Most of the leading pre-1970s industries date from the 18th Century, amongst them woollens (1703), linen (1749), and cotton (1779). These gave employment to several thousands of operatives. The paper-making industry is one of the most famous and oldest in the city, paper having been first made in Aberdeen in 1694. The industry has however, collapsed. Culter Paper Mill closed in 1981, Donside Paper Mill closed in 2001 and the Davidson Mill (run by BPB Paperboard) in 2005. Flax-spinning and jute and combmaking factories also flourished, along with successful foundries and engineering works.

==Granite==
Very durable grey granite was quarried at Rubislaw quarry for more than 300 years, and blocked and dressed paving "setts", kerb and building stones, and monumental and other ornamental work of granite have long been exported from the district to all parts of the world. The terraces of the Houses of Parliament and Waterloo Bridge in London were built from Aberdeen granite. Quarrying finally ceased in 1971.

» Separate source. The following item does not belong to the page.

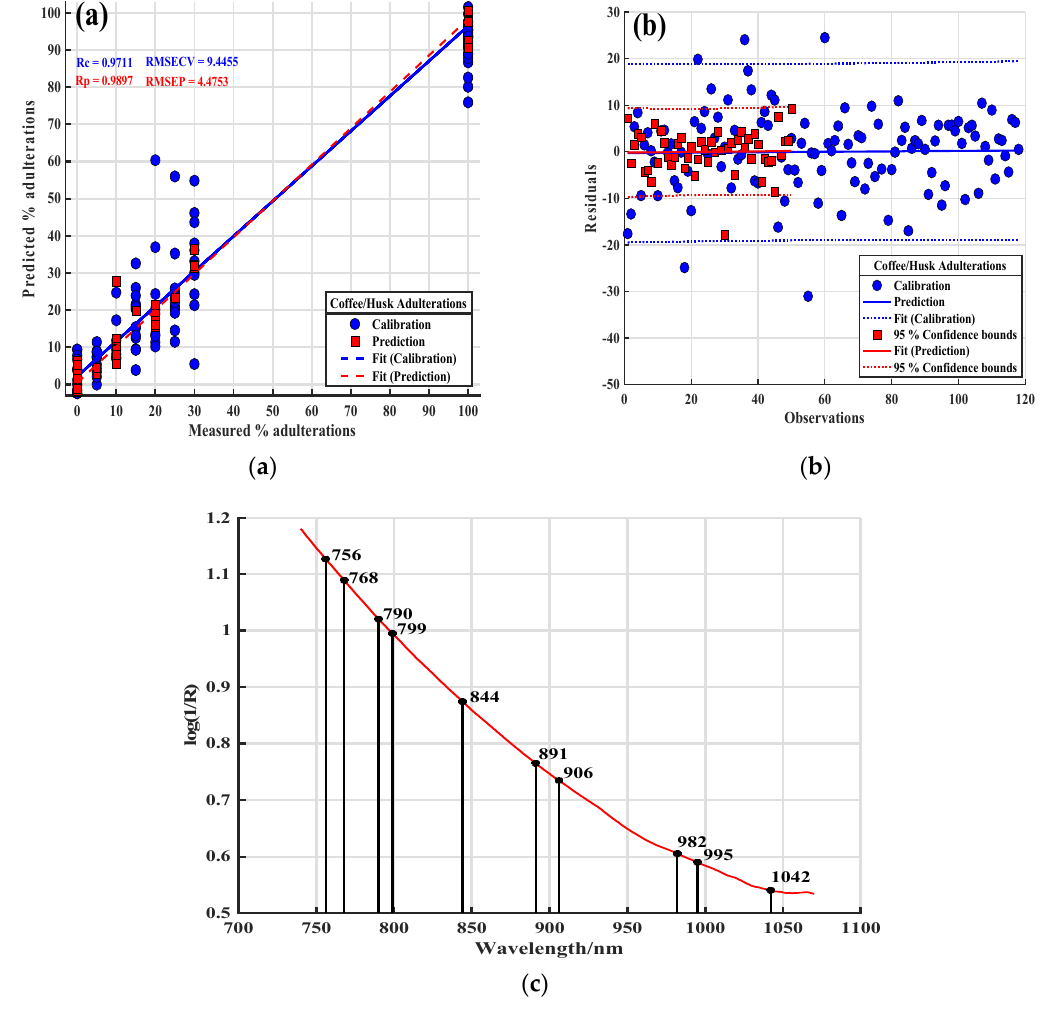
Figure 6. Scatter plots of SPA ‐ PLS model with NIR estimation and experimental concentration ( a ) and residual plot ( b ) and ( c ) model plot.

Kemnay Quarry granite has been used in many buildings and structures, including Princes Street, Edinburgh and The Forth Railway Bridge.

==Fishing==
Fishing, though once the predominant industry, was surpassed by the deep-sea fisheries, which derived a great impetus from improved technologies throughout the 20th Century. Lately, however, catches have fallen due to overfishing in previous years, and the use of the harbour by oil support vessels. Aberdeen remains an important fishing port, but the catch landed there is now eclipsed by the more northerly ports of Peterhead and Fraserburgh. The Fisheries Research Services is based in Aberdeen, including its headquarters and a marine research lab.

==Agriculture research==
Aberdeen is well regarded for the agricultural and soil research that takes place at The Macaulay Institute, which has close links to the city's two universities. The Rowett Research Institute is a research centre for studies into food and nutrition located in Aberdeen, it has produced three Nobel laureates and there is a high concentration of life scientists working in the city.